> _Kutipan Tersedia_:
2. Sarana Prasarana a). Kurangnya fasilitas pembinaan, pembimbingan dan pelatihan bagi Para Tahanan dan Narapidana di dalam Lapas, seperti buku-buku yang ada di dalam Lapas, alat-alat pelatihan serta peralatan lainnya yang berfungsi untuk mendidik, membina dan pengayoman. b). Keterbatasan fasilitas pengamanan berupa seperti CCTV untuk memantau berbagai aktifitas para Tahanan dan Narapidana serta Petugas Lapas di dalam Lapas. c). Kurangnya fasilitas untuk Petugas Lapas dalam mengamankan situasi yang genting di dalam Lapas yang mungkin dilakukan oleh Para Tahanan dan Narapidana.
317
3. Sistem Kelembagaan a). Kelembagaan di Lapas dan segala aktifitas di dalam Lapas sangat tertutup dan sulit mendapat pengawasan dari masyarakat umum. b). Struktur organisasi yang terbangun di dalam Lapas sangat ketat dan tertutup, sehingga masyarakat umum tidak dapat masuk seenaknya dan tidak mudah untuk mengetahui struktur organisasi yang terbangun di dalam Lapas.
4. Pimpinan Lapas a). Kurangnya pengawasan secara tekun dan ketat dari Pimpinan Lapas Kelas II B Cebongan Sleman terhadap bawahannya. b). Tidak adanya sanksi yang berat dan tegas dari Kepala Lapas Kelas II B Cebongan Sleman kepada Petugas Lapas yang melanggar Protap Pelaksanaan Tugas Pemasyarakatan. c). Adanya toleransi-toleransi yang kebablasan dari Pimpinan Lapas. d). Tidak adanya keseriusan dari Pimpinan Lapas Kelas II B Cebongan Sleman dan Kepala Kantor Wilayah (Kakanwil) Departemen Hukum dan HAM Provinsi Daerah Istimewa Yogyakarta serta Menteri Hukum dan HAM untuk mengangkat petugas khusus untuk Pembimbingan Kemasyarakatan di Lapas Kelas II B Cebongan Sleman yang bertugas memberikan pembimbingan kepada semua narapidana yang berada di dalam Lapas Kelas II B Cebongan Sleman. e). Adanya sikap meremehkan pentingnya kebijakan tentang Pembimbingan Kemasyarakatan oleh Pimpinan Lapas Kelas II B Cebongan Sleman.

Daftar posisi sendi

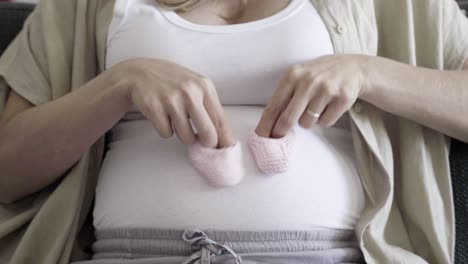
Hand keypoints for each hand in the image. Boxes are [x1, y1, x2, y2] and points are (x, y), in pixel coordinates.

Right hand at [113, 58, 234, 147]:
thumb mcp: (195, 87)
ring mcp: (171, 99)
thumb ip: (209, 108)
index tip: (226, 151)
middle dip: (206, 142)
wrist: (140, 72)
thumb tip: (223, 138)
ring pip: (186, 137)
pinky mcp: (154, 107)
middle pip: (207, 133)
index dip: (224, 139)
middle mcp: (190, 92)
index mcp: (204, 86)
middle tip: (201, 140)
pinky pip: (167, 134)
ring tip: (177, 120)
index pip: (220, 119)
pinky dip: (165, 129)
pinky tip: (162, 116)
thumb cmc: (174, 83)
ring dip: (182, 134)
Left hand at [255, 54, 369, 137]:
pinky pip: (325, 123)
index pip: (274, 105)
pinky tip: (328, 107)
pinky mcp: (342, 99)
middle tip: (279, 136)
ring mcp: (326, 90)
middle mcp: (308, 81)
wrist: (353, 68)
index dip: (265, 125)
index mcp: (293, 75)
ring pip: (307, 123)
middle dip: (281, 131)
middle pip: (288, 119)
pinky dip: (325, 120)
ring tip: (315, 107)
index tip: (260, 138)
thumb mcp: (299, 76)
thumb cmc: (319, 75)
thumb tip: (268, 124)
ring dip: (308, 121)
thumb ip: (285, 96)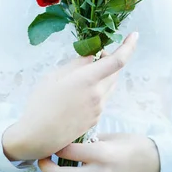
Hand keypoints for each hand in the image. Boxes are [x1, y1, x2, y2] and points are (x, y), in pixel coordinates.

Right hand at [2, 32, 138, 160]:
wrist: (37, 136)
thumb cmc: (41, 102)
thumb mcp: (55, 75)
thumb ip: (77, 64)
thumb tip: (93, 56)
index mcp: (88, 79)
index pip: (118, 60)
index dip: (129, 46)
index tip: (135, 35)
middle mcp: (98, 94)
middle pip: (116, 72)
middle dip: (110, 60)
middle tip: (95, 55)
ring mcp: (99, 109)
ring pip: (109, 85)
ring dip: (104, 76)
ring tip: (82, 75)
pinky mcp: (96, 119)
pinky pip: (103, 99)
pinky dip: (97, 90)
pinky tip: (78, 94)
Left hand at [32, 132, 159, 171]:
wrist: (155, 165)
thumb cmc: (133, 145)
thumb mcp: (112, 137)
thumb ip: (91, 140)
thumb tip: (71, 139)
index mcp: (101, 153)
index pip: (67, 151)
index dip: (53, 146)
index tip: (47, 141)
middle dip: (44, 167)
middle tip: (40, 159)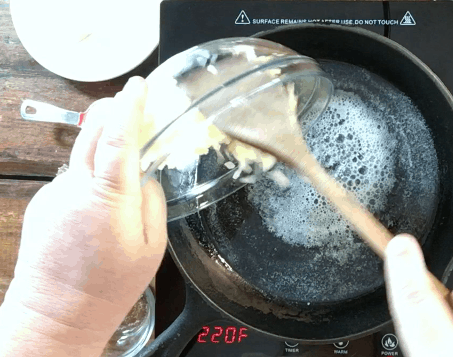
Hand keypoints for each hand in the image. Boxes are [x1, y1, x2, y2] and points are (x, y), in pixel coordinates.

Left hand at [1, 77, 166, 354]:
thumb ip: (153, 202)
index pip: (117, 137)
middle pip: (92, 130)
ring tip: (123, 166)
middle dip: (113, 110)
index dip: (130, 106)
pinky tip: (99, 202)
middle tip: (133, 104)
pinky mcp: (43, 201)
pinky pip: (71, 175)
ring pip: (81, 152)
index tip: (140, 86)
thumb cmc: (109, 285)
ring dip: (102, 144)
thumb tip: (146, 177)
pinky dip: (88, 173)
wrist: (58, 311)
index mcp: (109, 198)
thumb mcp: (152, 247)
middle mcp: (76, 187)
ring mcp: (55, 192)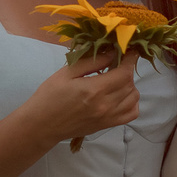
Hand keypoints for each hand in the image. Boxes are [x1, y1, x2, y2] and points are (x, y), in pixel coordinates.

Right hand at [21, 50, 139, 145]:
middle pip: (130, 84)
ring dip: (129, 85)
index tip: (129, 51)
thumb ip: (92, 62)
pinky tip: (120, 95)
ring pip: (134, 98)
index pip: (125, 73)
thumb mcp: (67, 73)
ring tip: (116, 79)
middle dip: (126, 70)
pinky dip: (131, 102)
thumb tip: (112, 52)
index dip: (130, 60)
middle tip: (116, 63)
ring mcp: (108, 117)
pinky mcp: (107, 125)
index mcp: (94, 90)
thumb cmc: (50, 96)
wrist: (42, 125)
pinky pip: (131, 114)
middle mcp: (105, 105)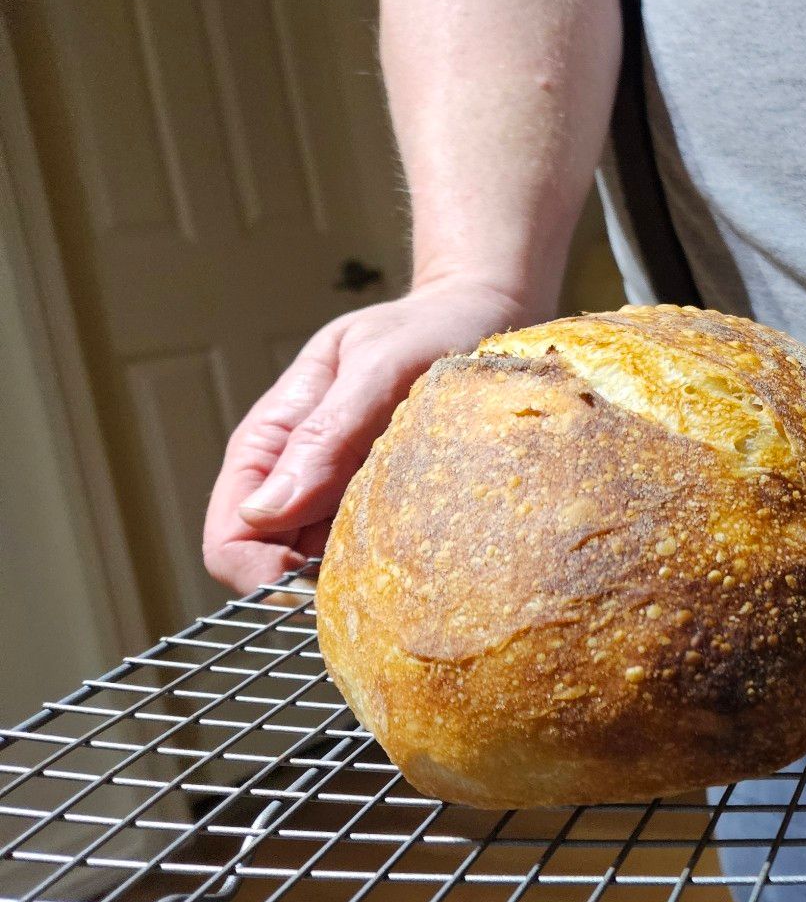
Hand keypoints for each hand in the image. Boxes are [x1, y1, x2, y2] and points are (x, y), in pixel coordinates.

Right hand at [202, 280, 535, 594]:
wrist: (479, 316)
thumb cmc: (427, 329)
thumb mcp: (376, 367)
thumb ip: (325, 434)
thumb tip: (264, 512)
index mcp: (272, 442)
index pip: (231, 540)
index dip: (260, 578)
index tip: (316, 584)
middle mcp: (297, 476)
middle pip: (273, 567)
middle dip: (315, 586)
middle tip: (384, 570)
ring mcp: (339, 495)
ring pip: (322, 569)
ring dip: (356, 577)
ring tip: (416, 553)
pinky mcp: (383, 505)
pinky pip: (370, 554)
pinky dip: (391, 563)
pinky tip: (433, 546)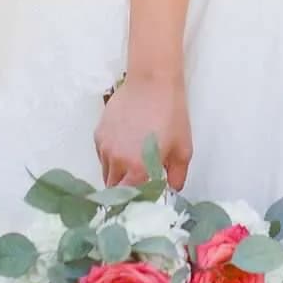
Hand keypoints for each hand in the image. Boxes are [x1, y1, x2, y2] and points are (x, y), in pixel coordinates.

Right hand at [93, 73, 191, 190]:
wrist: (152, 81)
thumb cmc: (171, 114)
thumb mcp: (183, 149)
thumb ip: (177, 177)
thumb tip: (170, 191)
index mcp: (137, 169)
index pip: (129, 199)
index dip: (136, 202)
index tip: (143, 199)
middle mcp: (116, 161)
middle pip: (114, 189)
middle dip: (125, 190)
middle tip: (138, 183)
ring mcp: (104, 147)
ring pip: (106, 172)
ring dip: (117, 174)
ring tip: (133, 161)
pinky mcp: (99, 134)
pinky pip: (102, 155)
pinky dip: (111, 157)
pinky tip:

> _Tugas 1_:
Jawab pertanyaan berikut berdasarkan kutipan tentang Lapas Kelas II B Cebongan Sleman.
(a) Fasilitas pengamanan apa yang disebut terbatas pada bagian sarana prasarana?
(b) Menurut bagian sistem kelembagaan, pengawasan dari pihak mana yang sulit didapat oleh Lapas?
(c) Pelanggaran terhadap apa yang, menurut bagian pimpinan Lapas, tidak diberi sanksi berat dan tegas oleh Kepala Lapas?
> _Tugas 2_:
Teruskan kutipan tentang Lapas Kelas II B Cebongan Sleman, mulai setelah kalimat terakhirnya.

> _Ruang Jawaban 1_:
(a) CCTV.
(b) Masyarakat umum.
(c) Protap Pelaksanaan Tugas Pemasyarakatan.

> _Ruang Jawaban 2_:
318
f). Pimpinan Lapas tidak melakukan pengawasan sesuai SOP (Standard Operating Procedure) secara terus menerus dan mendadak terhadap anak buahnya (Petugas Lapas) serta Para Tahanan dan/atau Narapidana. g). Kebiasaan tidak transparan dan tidak jujur dari Pimpinan Lapas dan Petugas Lapas kepada masyarakat publik dalam mempublikasikan keberhasilan dan/atau kegagalan dari Pimpinan dan Petugas Lapas dalam menjalankan tugasnya. h). Adanya kesempatan untuk melakukan penyimpangan dalam implementasi kebijakan di dalam Lapas, baik oleh Pimpinan Lapas dan Petugas Lapas maupun Para Tahanan dan Narapidana.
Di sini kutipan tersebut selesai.